(Recorded data)

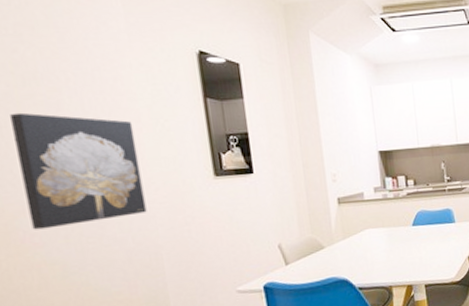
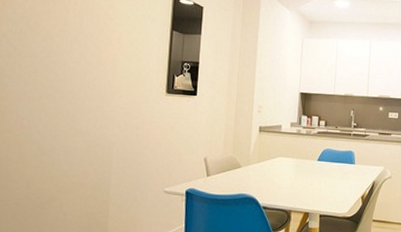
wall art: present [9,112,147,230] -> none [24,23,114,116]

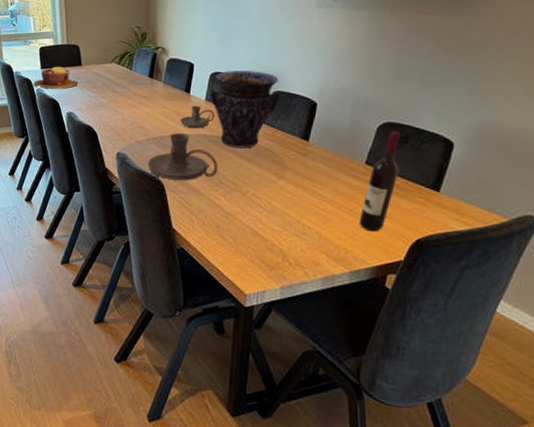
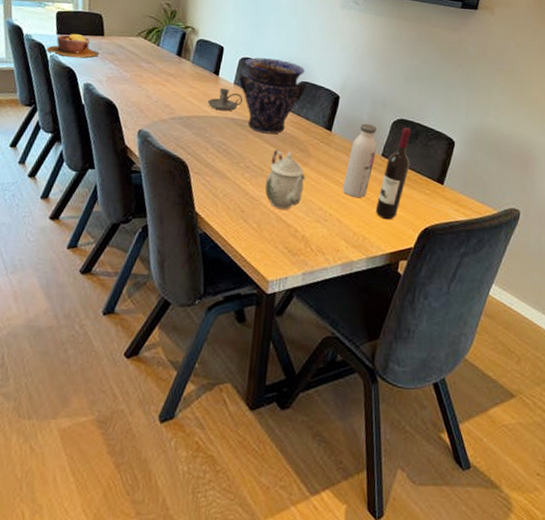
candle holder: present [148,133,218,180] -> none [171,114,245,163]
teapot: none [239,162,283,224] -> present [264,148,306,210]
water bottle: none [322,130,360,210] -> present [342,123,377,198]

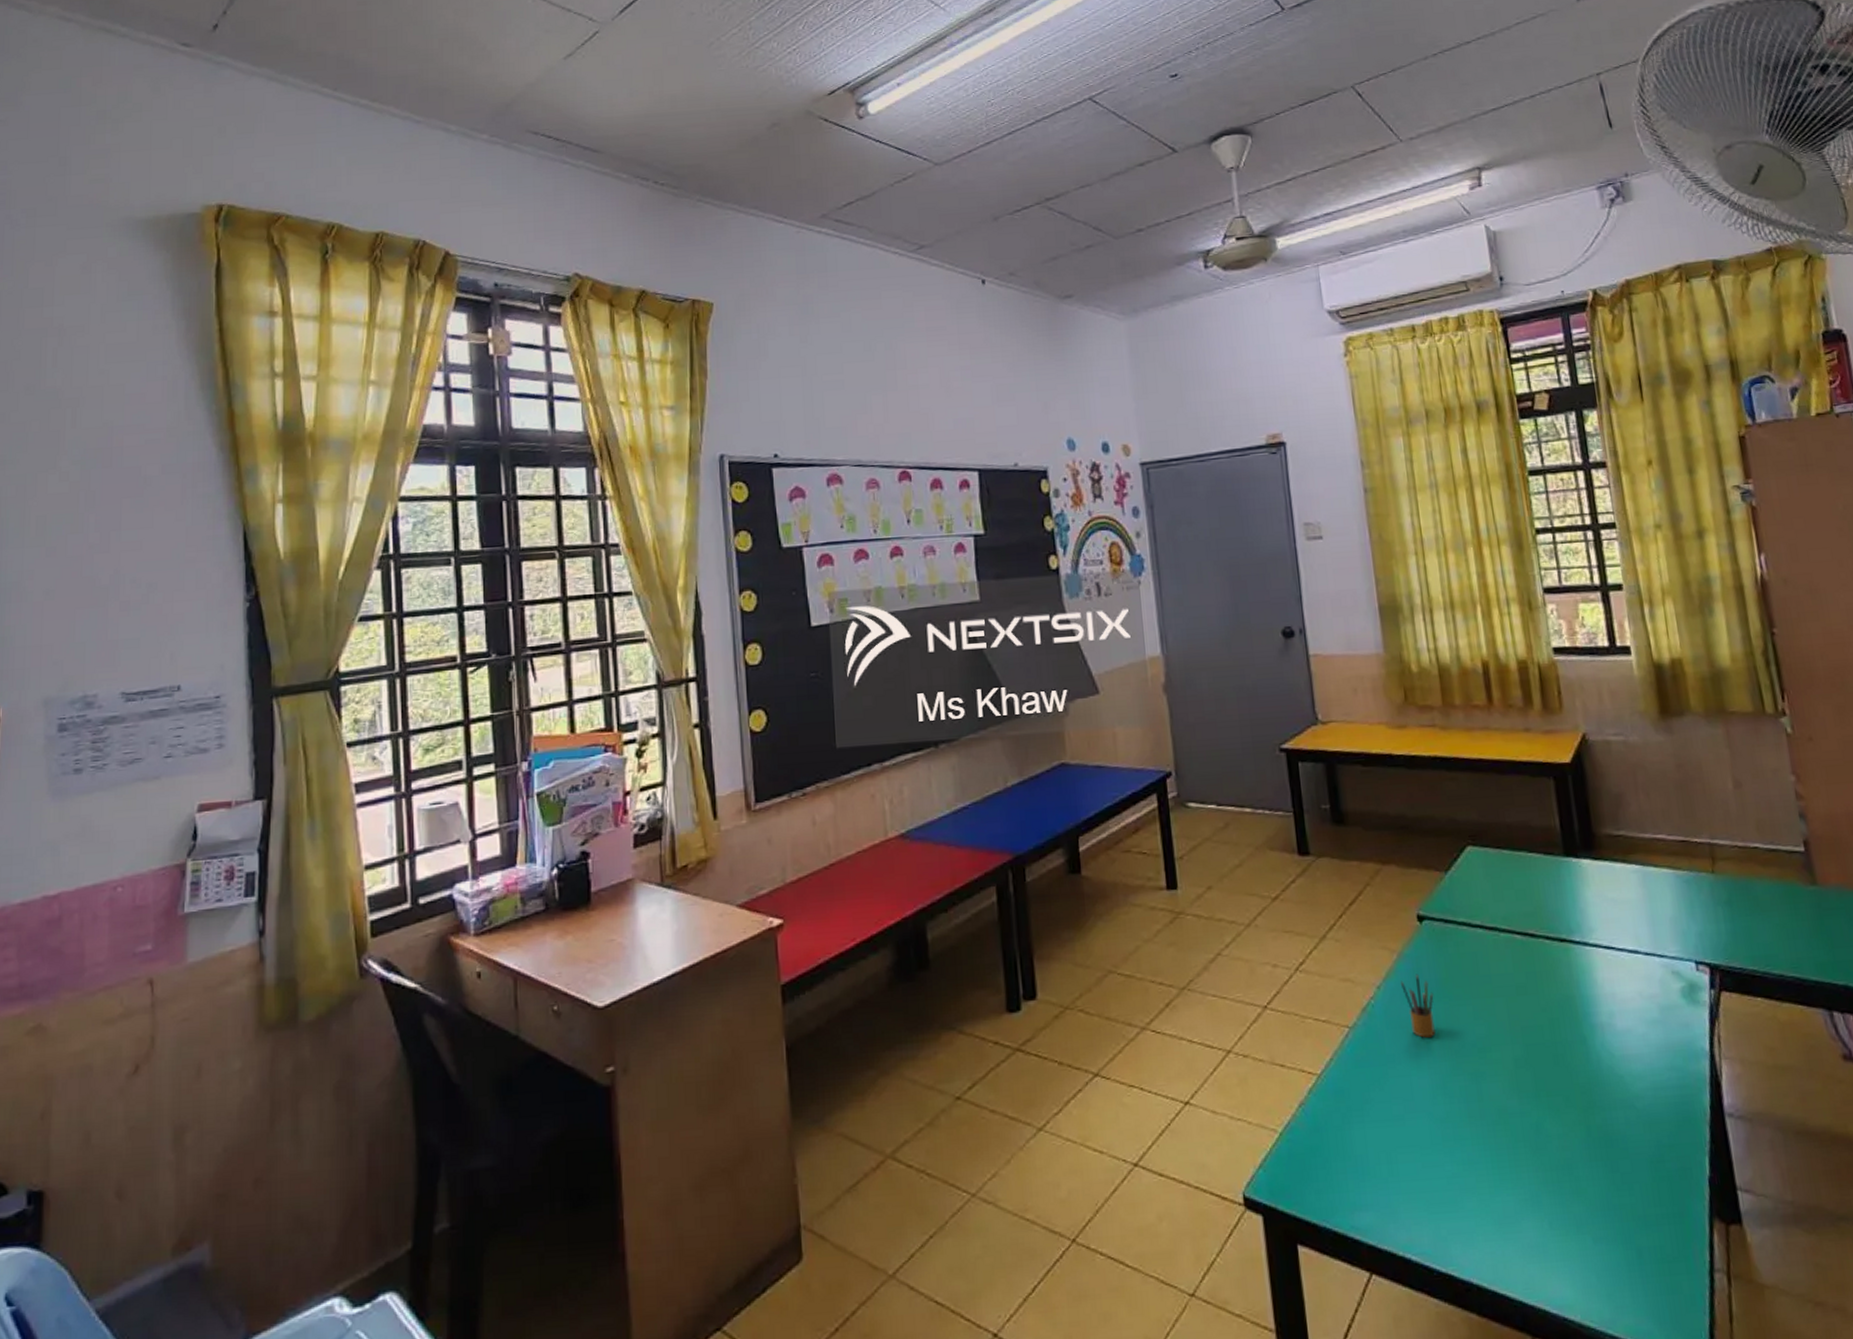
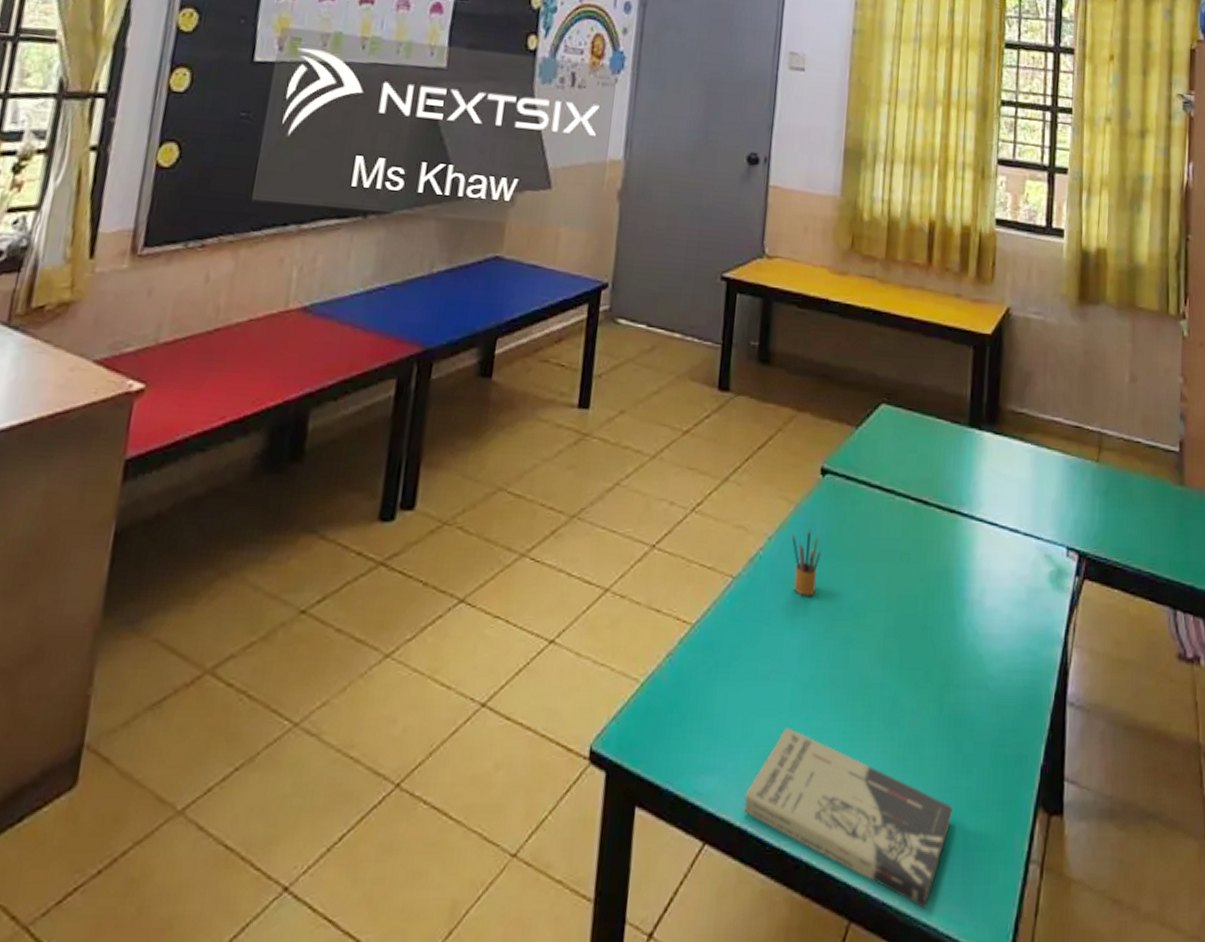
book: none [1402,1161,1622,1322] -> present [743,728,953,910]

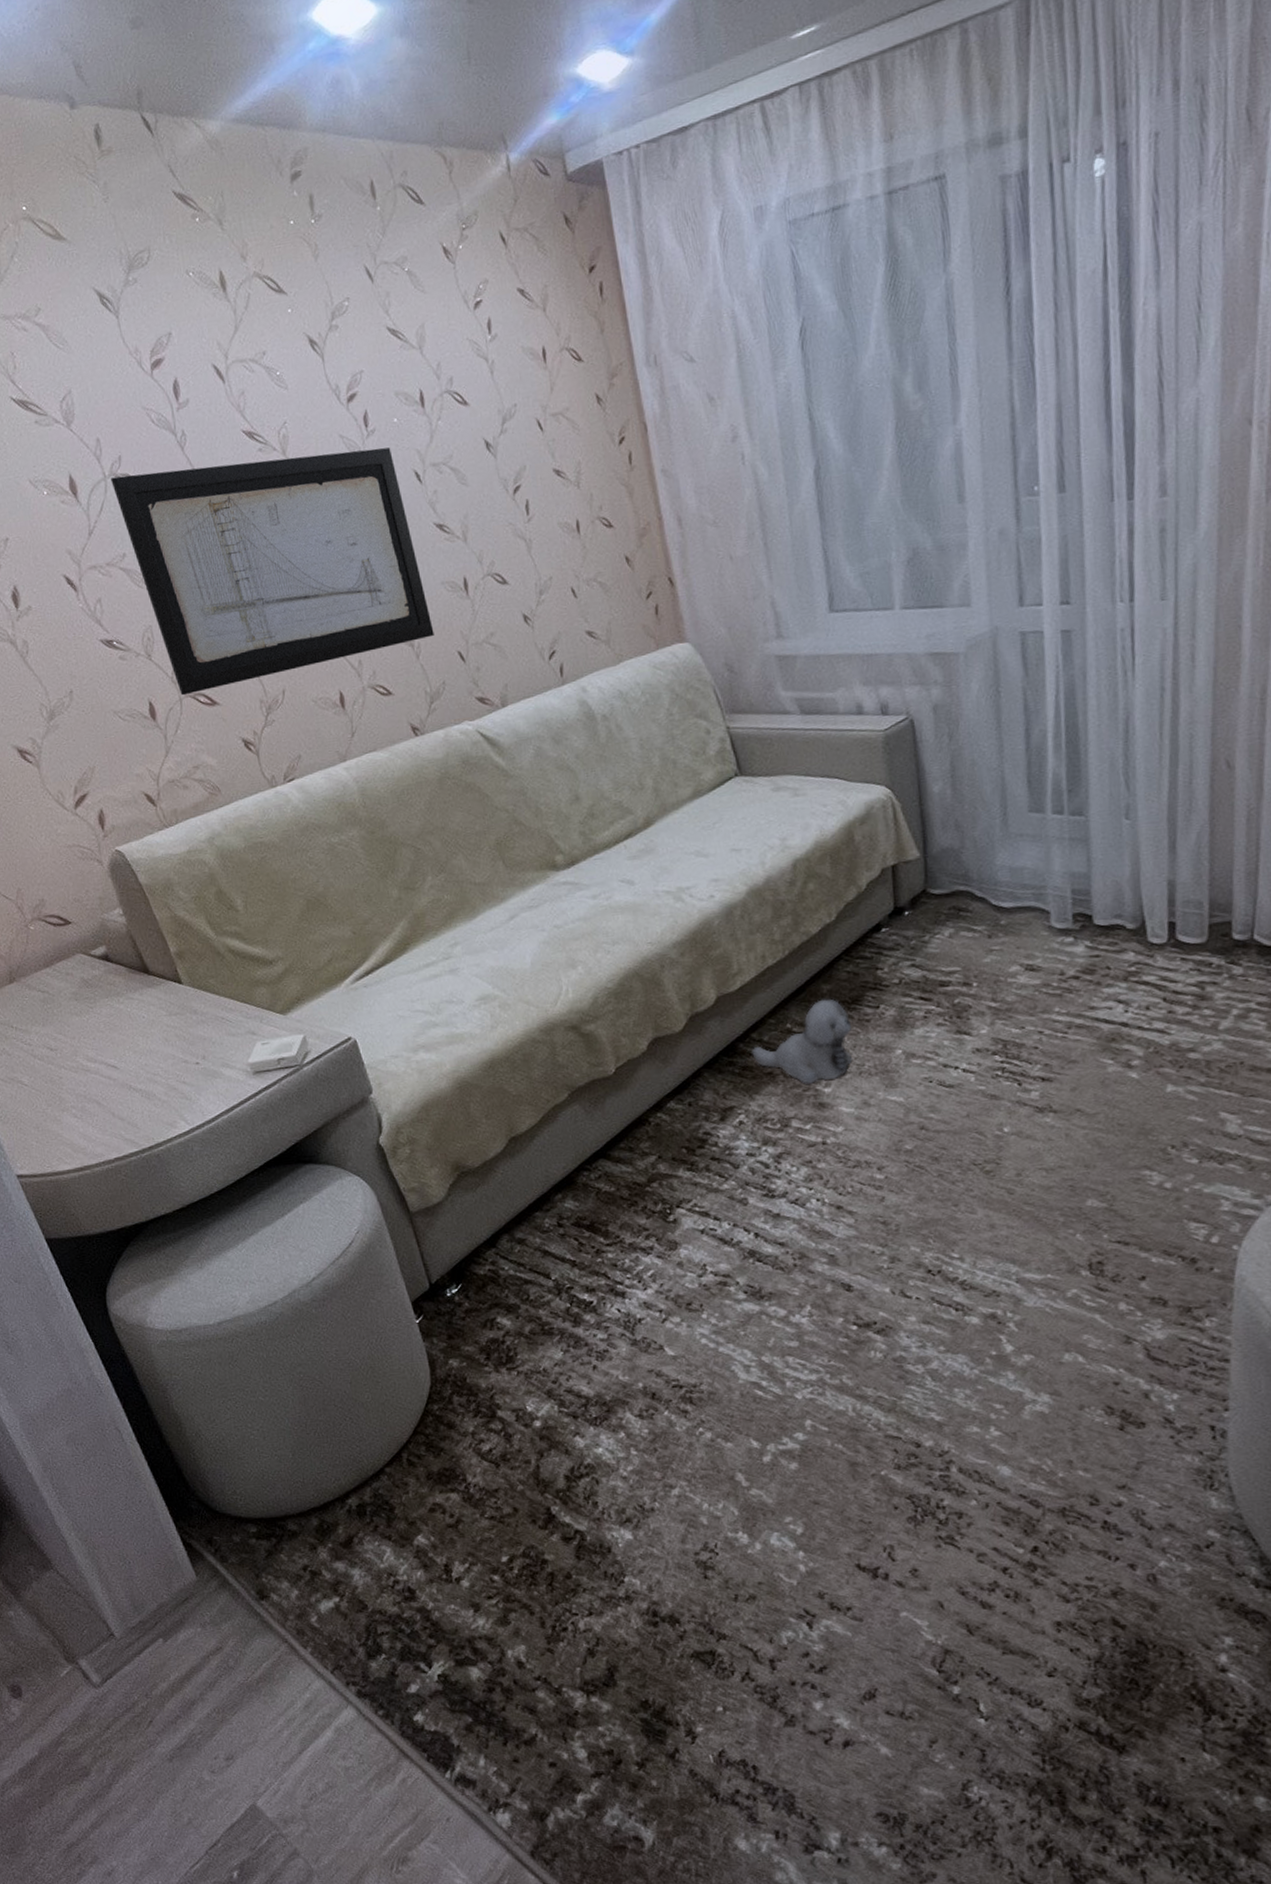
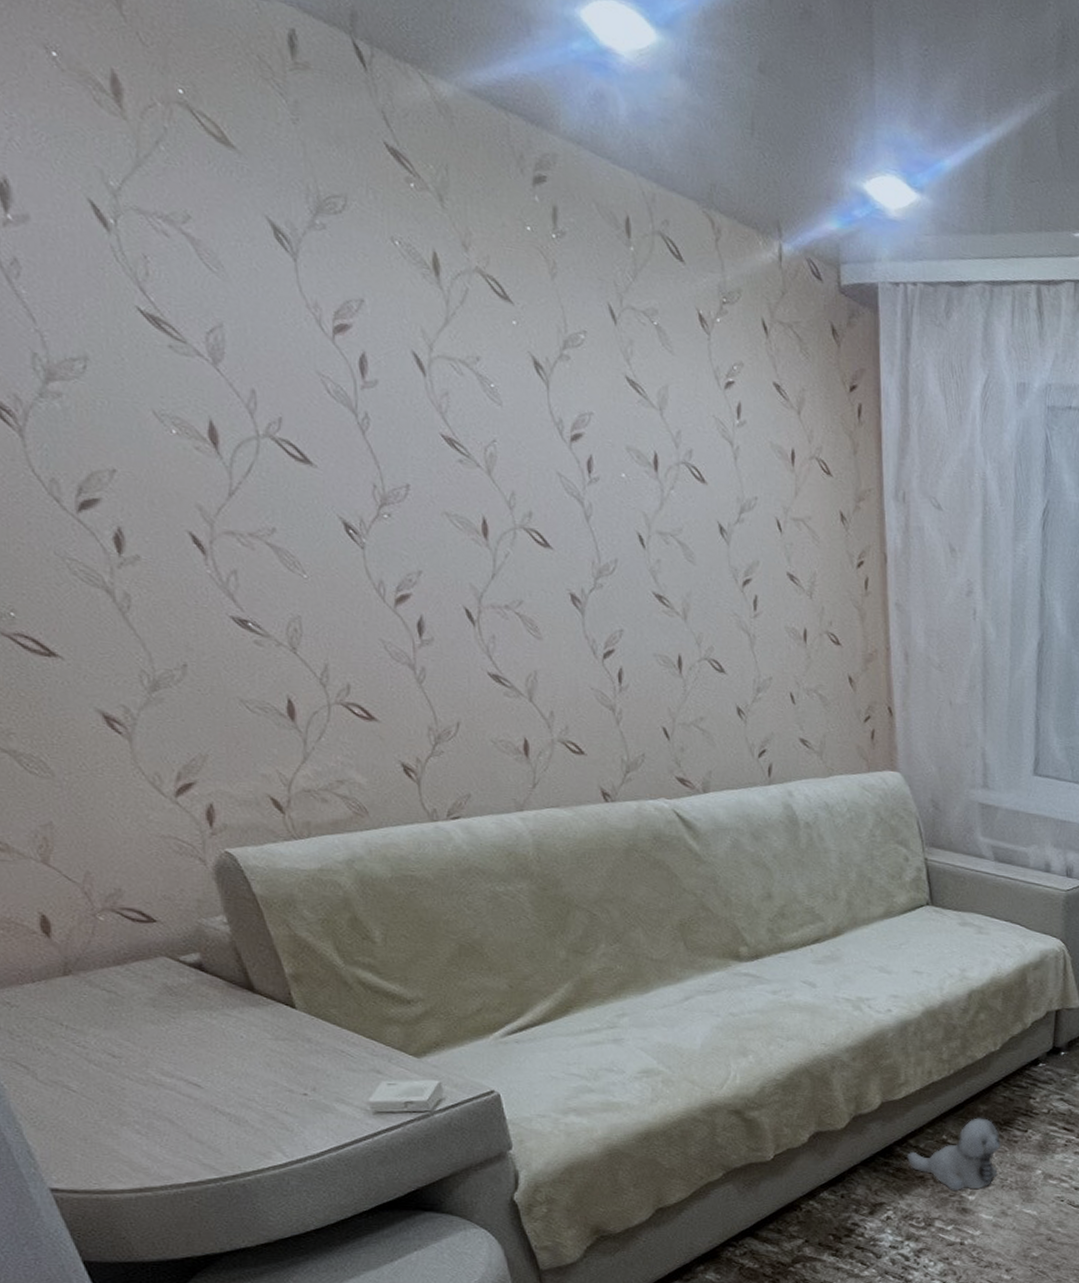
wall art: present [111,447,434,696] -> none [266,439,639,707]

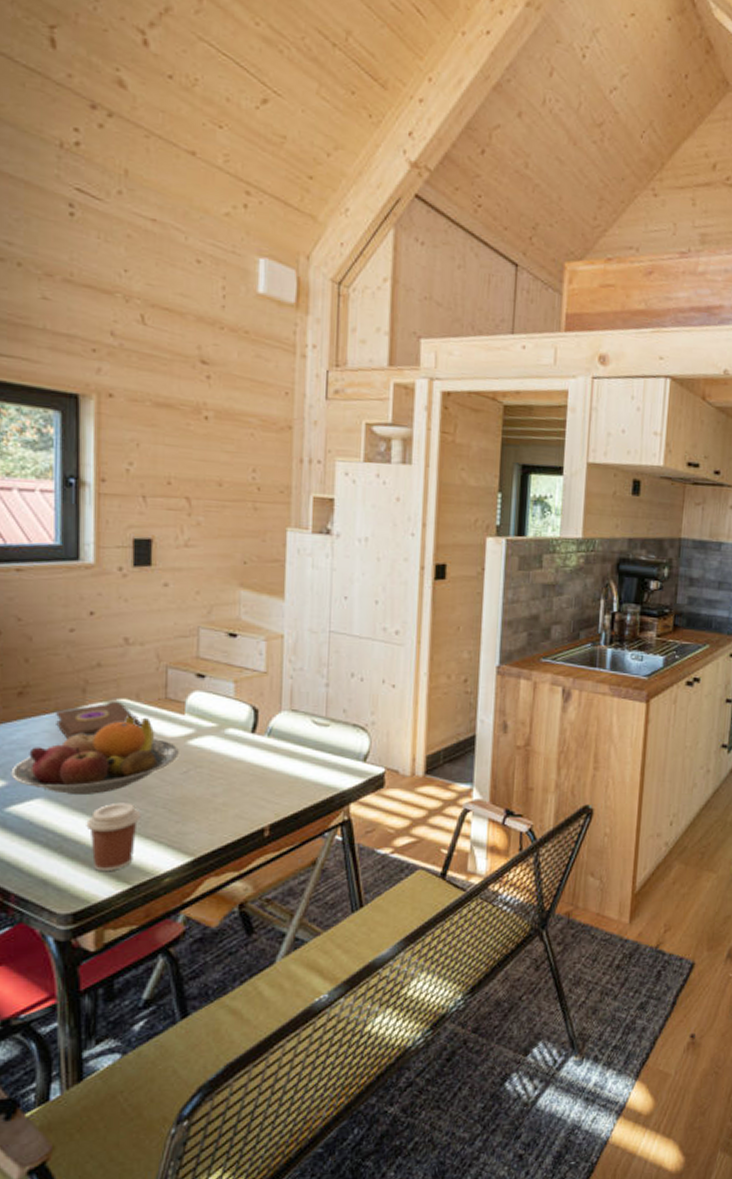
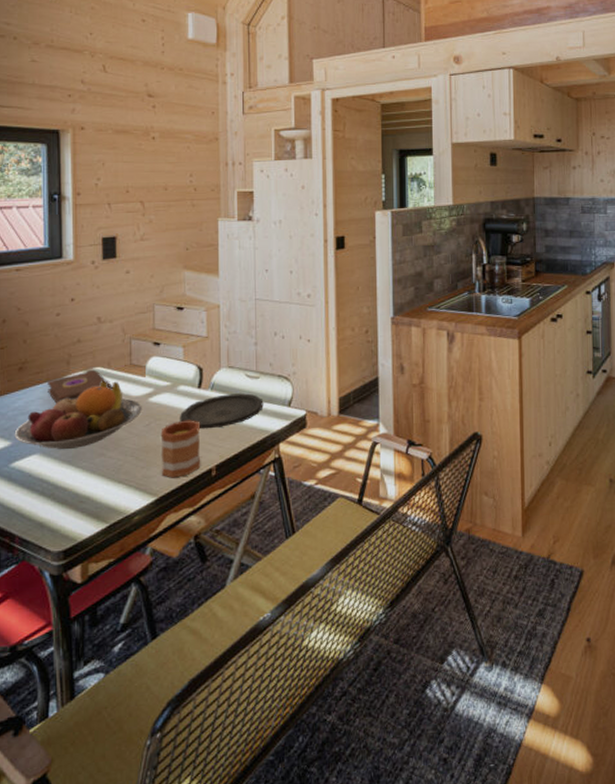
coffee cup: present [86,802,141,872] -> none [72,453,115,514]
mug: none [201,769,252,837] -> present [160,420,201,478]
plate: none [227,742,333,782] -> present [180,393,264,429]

[ABOUT THIS EXERCISE] In the data above, how many lines include the word "wall"? Answer with the number only.

[EXERCISE OUTPUT] 2